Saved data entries

────────────────────

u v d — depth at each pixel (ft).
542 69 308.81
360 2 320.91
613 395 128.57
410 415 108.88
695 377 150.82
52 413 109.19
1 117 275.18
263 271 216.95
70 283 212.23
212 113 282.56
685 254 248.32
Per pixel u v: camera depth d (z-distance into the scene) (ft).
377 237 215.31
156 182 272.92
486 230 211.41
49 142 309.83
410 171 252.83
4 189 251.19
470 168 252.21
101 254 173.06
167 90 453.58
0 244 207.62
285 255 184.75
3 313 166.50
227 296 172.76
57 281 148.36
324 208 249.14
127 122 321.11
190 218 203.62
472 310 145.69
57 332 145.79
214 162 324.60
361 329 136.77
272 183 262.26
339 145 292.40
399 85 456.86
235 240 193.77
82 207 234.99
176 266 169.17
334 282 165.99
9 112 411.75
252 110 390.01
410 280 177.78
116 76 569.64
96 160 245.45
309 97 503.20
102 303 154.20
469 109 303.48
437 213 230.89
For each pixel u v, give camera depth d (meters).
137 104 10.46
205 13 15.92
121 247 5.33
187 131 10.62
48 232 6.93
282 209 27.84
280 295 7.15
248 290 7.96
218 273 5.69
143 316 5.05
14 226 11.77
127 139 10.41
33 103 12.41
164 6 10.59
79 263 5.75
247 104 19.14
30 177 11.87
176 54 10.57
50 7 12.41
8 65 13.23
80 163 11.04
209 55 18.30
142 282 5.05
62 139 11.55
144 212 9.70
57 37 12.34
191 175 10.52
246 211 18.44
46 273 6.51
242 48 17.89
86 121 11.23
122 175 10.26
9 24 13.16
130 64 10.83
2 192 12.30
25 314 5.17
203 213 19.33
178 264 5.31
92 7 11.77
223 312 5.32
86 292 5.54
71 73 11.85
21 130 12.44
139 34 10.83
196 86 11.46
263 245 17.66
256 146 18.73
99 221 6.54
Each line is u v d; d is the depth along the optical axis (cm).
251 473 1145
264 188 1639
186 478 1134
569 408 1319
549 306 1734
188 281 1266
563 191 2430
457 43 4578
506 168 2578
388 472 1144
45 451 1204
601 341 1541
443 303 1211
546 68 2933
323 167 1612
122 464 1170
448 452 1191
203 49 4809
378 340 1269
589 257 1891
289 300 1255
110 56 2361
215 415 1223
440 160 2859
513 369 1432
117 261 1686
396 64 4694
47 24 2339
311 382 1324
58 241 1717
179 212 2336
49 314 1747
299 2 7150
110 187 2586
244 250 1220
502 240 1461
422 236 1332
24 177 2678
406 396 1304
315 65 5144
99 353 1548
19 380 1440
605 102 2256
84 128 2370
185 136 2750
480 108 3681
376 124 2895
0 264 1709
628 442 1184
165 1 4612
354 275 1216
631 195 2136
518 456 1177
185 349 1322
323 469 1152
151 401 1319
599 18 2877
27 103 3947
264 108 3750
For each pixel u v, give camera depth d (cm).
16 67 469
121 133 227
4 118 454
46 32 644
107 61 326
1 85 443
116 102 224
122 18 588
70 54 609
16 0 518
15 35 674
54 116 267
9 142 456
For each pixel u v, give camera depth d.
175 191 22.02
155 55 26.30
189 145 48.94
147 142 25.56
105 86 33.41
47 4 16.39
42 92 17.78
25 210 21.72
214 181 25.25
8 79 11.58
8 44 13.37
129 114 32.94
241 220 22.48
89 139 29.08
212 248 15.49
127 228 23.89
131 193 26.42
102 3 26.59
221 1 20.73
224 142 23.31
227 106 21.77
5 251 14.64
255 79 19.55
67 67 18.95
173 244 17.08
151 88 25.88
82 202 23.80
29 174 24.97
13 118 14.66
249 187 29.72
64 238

────────────────────

**Task instructions:**
For the word "camera", return every line of the records that holds it.

**Response below:**
Per pixel u v: camera depth d (z-distance into the scene) (ft).
For each pixel u v, give camera depth d (meters).
For each pixel u v, give camera depth d (cm).
For each pixel u v, give camera depth d.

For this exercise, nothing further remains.